The 9 worst cities to live in the world

Lianna Brinded
Friday 19 August 2016 15:56 BST
International Monetary Fund (IMF) Managing Director Christine Lagarde dances with some of the orphan children from the La Main Dans La Main charity in Douala, Cameroon
International Monetary Fund (IMF) Managing Director Christine Lagarde dances with some of the orphan children from the La Main Dans La Main charity in Douala, Cameroon

Some of the world's major cities are becoming tougher places to live due to rising political and social unrest, as well as growing threats of terrorism.

The Economist Intelligence Unit report, which ranks the best and worst cities to live in the world, found that 10 cities in Western Europe suffered falls in liveability in the wake of attacks in Paris and Brussels.

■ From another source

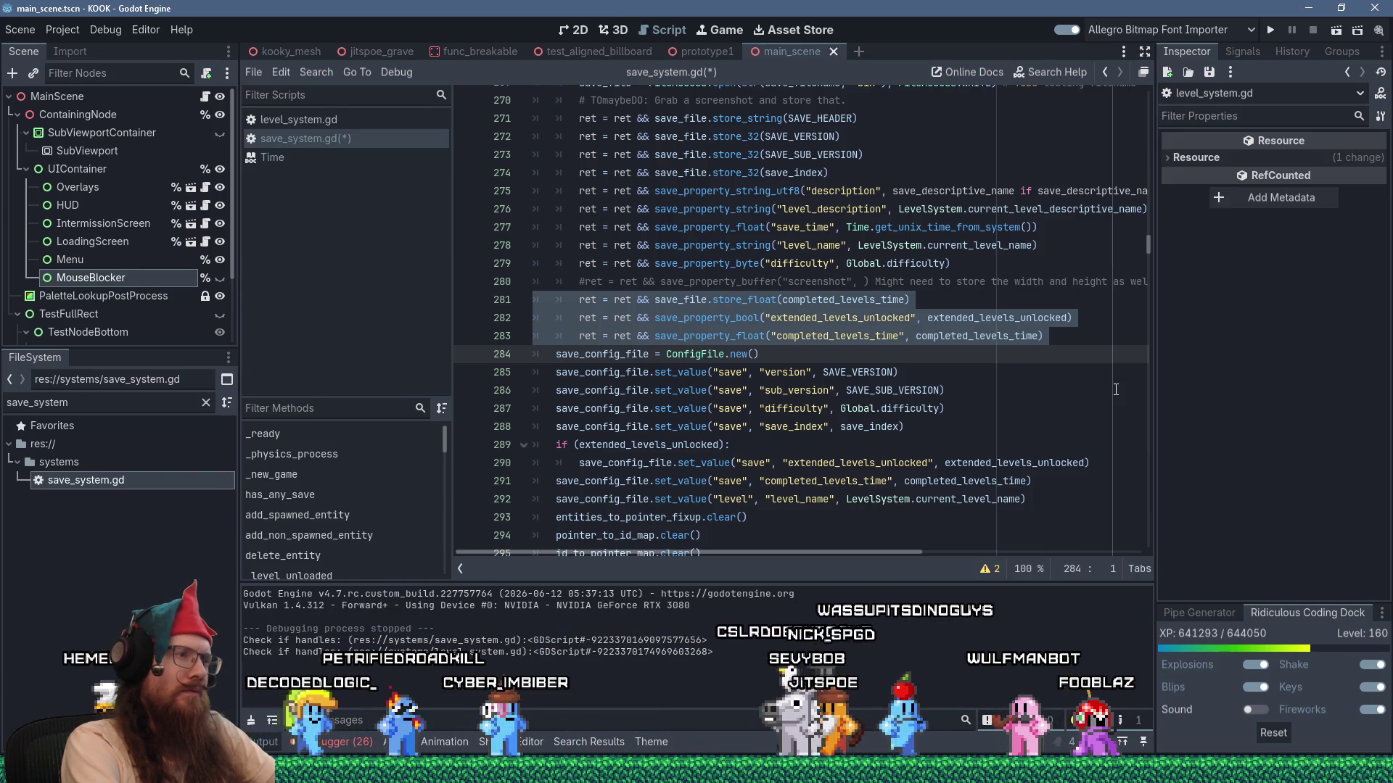
key(Delete)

"Factors such as social unrest in many US cities due to the deaths of black people in police custody, tensions in Eastern Europe and Asia and the ongoing civil wars in Ukraine, Syria and Libya have led to greater security concerns and compounded this decline," the report added.

The EIU's Global Liveability Ranking provides scores out of 100 for lifestyle challenges in 140 cities worldwide. It looks at which cities have the best living and worst living conditions. The ranking takes into account healthcare, education, infrastructure, safety, and the threat of terrorism. It then gives an overall mark out of 100.

The EIU said "the survey is designed to address a range of cities or business centres that people might want to live in or visit. Although few could currently argue that Damascus and Tripoli are likely to attract visitors, their inclusion in the survey reflects cities that were deemed relatively stable just a few years ago."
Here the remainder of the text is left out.